I have the 390's, which are basically the cheaper version of the Targas, but perform the basically same (A little less ankle padding and I believe the 390s have a bit more flex to them). I use the toe strap as a toe-cap, meaning in front of the toe to hold my heel back into the binding, as apposed to over the top of my foot. I'd actually recommend saving a few dollars and buying the 390's, they're very solid bindings.


----------



## Guest (Mar 28, 2008)

Username said:


> I have the 390's, which are basically the cheaper version of the Targas, but perform the basically same (A little less ankle padding and I believe the 390s have a bit more flex to them). I use the toe strap as a toe-cap, meaning in front of the toe to hold my heel back into the binding, as apposed to over the top of my foot. I'd actually recommend saving a few dollars and buying the 390's, they're very solid bindings.

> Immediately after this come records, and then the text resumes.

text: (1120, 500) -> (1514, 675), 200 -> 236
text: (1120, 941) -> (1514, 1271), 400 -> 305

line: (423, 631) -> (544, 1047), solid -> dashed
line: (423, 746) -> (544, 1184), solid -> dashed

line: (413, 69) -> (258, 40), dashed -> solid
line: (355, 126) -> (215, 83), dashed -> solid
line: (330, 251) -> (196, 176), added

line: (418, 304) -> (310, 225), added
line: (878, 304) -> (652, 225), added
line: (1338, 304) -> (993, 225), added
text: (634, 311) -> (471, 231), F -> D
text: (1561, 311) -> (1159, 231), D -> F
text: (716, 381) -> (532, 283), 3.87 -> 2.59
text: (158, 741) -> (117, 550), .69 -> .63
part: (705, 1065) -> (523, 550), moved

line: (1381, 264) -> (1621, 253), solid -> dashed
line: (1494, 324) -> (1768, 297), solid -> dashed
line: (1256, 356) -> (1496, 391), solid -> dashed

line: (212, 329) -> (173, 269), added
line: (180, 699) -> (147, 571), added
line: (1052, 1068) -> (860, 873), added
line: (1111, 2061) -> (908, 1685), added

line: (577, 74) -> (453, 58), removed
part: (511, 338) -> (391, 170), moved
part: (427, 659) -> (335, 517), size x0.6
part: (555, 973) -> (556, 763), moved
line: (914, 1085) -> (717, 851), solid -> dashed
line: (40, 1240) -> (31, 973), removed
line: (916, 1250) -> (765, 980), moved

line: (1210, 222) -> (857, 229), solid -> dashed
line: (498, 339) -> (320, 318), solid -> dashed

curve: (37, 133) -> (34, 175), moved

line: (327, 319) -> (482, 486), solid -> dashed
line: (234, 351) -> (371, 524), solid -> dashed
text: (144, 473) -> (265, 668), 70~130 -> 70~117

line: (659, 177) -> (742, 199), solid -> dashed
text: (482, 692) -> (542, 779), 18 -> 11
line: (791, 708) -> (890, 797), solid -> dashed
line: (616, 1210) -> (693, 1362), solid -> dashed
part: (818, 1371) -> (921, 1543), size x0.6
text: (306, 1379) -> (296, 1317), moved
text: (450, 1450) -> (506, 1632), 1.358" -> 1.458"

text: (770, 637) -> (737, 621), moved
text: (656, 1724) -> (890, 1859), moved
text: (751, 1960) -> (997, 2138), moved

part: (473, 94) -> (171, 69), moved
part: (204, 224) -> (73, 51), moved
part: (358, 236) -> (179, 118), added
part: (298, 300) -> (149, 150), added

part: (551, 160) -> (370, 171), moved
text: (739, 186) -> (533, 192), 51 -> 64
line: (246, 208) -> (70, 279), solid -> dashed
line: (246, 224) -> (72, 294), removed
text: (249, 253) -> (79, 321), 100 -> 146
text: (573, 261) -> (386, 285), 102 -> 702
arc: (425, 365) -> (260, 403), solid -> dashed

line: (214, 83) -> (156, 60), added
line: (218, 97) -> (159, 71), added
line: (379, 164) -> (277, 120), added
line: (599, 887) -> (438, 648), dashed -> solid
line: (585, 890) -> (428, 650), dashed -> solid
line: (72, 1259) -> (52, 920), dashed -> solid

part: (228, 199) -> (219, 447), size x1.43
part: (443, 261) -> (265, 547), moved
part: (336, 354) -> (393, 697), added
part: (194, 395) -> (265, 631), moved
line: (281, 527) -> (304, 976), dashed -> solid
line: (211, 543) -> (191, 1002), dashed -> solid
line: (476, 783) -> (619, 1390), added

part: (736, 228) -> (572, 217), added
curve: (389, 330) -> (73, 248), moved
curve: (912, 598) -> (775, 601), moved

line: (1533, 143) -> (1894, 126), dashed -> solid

i also have the 390s and LOVE them. however, i think they vary a bit more from the targas than just in price/features. you're right about the 390s having more flex. the targas have a stiffer highback, and overall less lateral flex. it's enough to make them two different bindings, not just one fancier version of the other. i'd like to hear more people's opinions about targas in the park. also, i'm not sure what you mean about the 390s having less padding in the ankle strap. the 390s have the conformist gel padding, where the targas have a more traditional strap.


----------



## indoblazin (Feb 28, 2008)

i have '08 targas and they are def a stiff binding. they are probably too stiff for the park, although if you're good enough it won't make much difference. then again if you're good enough you probably want a dedicated flexy park binding anyways. i'd recommend going with the 390 over the targa if you're gonna freeride/style...i kinda wish in hindsight i got the 390s. although man, the targas are a powerful binding. i can actually feel myself accelerating through turns now


----------



## Guest (Mar 31, 2008)

Ok i will get the 390s whooooo!:cheeky4:


----------